Pyhardin natively knows where to look for over 55 common configuration structures, including:
`ssh`, `nginx`, `apache2`, `mysql`, `postgresql`, `redis`, `samba`, `vsftpd`, `postfix`, `bind`, `dhcp`, `ntp`,
`rsyslog`, `sudo`, `cron`, `pam`, `ufw`, `iptables`, `fail2ban`, `sysctl`, `fstab`, `docker`, `kubernetes`, `snmp`,
`nfs`, `systemd`, `apparmor`, `selinux`, `modprobe`, `squid`, `openvpn`, `wireguard`, `mongodb`, `memcached`, `tomcat`,
`php`, `haproxy`... and a massive `miscellaneous` catch-all for any other `.conf` files living in root `/etc/`.

---

## 🔧 Troubleshooting

### "Are my files being sent to the cloud?"

Yes, unless you use the **Local / Custom API** option. If you are auditing extremely sensitive production networks, it
is recommended to run a local model like `llama3` or `qwen2.5-coder` on a dedicated machine and point Pyhardin's API Base
URL to it via the setup wizard.

### "I'm hitting Rate Limits!"

Free-tier API keys limit how many requests you can make per minute and per day.
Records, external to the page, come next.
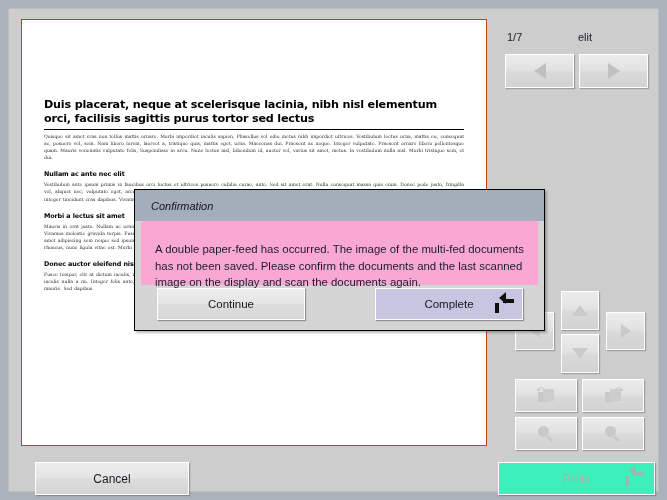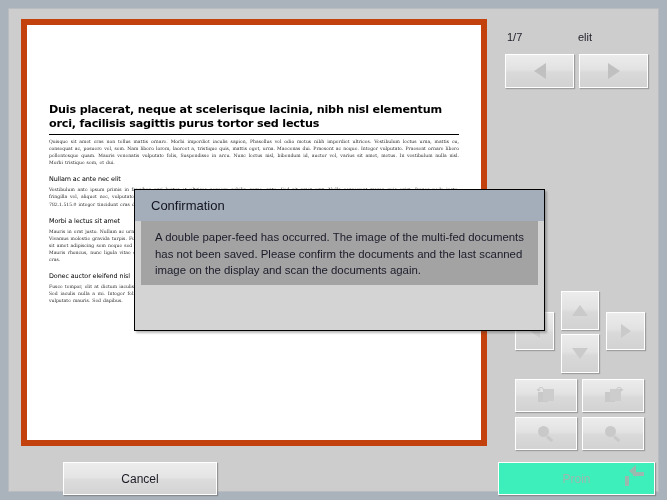--- a/index.html
+++ b/index.html
@@ -35,21 +35,21 @@
   }
 
   
   .preview-wrap {
     position: absolute;
     left: 12px;
     top: 10px;
     width: 466px;
     height: 427px;
     background: #ffffff;
-    border: 6px solid #c2410c;
+    border: 1px solid #c2410c;
     box-sizing: border-box;
     overflow: hidden;
   }
   .doc-page {
     position: absolute;
     left: 0; top: 0;
     width: 100%;
     height: 100%;
     background: #ffffff;
     padding: 78px 22px 10px 22px;
@@ -70,21 +70,21 @@
     font-family: "DejaVu Serif", serif;
     font-size: 4.55px;
     line-height: 7.1px;
     color: #2a2a2a;
     text-align: justify;
     margin: 0 0 9px 0;
     word-spacing: 0.6px;
   }
   .doc-h2 {
     font-family: "DejaVu Sans", sans-serif;
-    font-weight: normal;
+    font-weight: bold;
     font-size: 6.4px;
     color: #000;
     margin: 0 0 3px 0;
     letter-spacing: -0.1px;
   }
 
   
   .side-col {
     position: absolute;
     left: 488px;
@@ -181,21 +181,21 @@
   
   .cancel-btn {
     position: absolute;
     left: 26px; top: 453px;
     width: 154px; height: 33px;
     background: linear-gradient(180deg,#ededed 0%,#e4e4e4 48%,#dcdcdc 52%,#d4d4d4 100%);
     border: 1px solid #ffffff;
     box-shadow: 1px 1px 1px rgba(110,110,110,0.6);
     box-sizing: border-box;
     display: flex; align-items: center; justify-content: center;
-    font-size: 12px; color: #1c1c26; margin-left: 28px;
+    font-size: 12px; color: #1c1c26;
   }
   .send-btn {
     position: absolute;
     left: 489px; top: 453px;
     width: 157px; height: 33px;
     background: #3cefbb;
     border: 1px solid #ffffff;
     box-shadow: 1px 1px 1px rgba(110,110,110,0.6);
     box-sizing: border-box;
     display: flex; align-items: center; justify-content: center;
@@ -239,29 +239,30 @@
   }
   .dlg-titlebar {
     height: 31px;
     background: #a3aeba;
     display: flex;
     align-items: center;
     padding-left: 16px;
     box-sizing: border-box;
   }
   .dlg-title {
-    font-size: 13px;
+    font-size: 11px;
     color: #141420;
+    font-style: italic;
   }
   .dlg-body {
     margin: 0 6px;
     height: 64px;
-    background: #a3a3a3;
-    box-sizing: border-box;
-    padding: 8px 14px 0 14px;
+    background: #f9a8d4;
+    box-sizing: border-box;
+    padding: 20px 14px 0 14px;
   }
   .dlg-msg {
     font-size: 11.4px;
     line-height: 16.6px;
     color: #1b1b2a;
   }
   .dlg-actions {
     position: absolute;
     left: 0; bottom: 0;
     width: 100%;
@@ -385,16 +386,29 @@
       </span>
     </div>
 
     <div class="dialog">
       <div class="dlg-titlebar">
         <span class="dlg-title">Confirmation</span>
       </div>
       <div class="dlg-body">
         <div class="dlg-msg">A double paper-feed has occurred. The image of the multi-fed documents has not been saved. Please confirm the documents and the last scanned image on the display and scan the documents again.</div>
       </div>
+      <div class="dlg-actions">
+        <div class="dlg-btn dlg-continue">
+          <span>Continue</span>
+        </div>
+        <div class="dlg-btn dlg-complete">
+          <span>Complete</span>
+          <span class="dlg-enter">
+            <span class="enter-glyph dark">
+              <span class="vbar"></span><span class="hbar"></span><span class="tipx"></span>
+            </span>
+          </span>
+        </div>
+      </div>
     </div>
 
   </div>
 </div>
 
 </body></html>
- If it's a Per-Minute limit, Pyhardin will automatically pause, wait, and retry with exponential backoff.
- If it's a Per-Day limit, Pyhardin will save your exact state. Wait 24 hours (or switch to a new provider) and just run
  `pyhardin` again to continue from exactly where you stopped.

### "PDF Font Errors"

Pyhardin uses standard `Helvetica` and `Helvetica-Bold` built into PDF readers to avoid relying on external `.ttf` files
that might not be installed on bare-bones server environments. PDF generation should work fluidly on entirely headless
Linux boxes.

---

## 📜 License

MIT License. See [LICENSE](LICENSE) for details.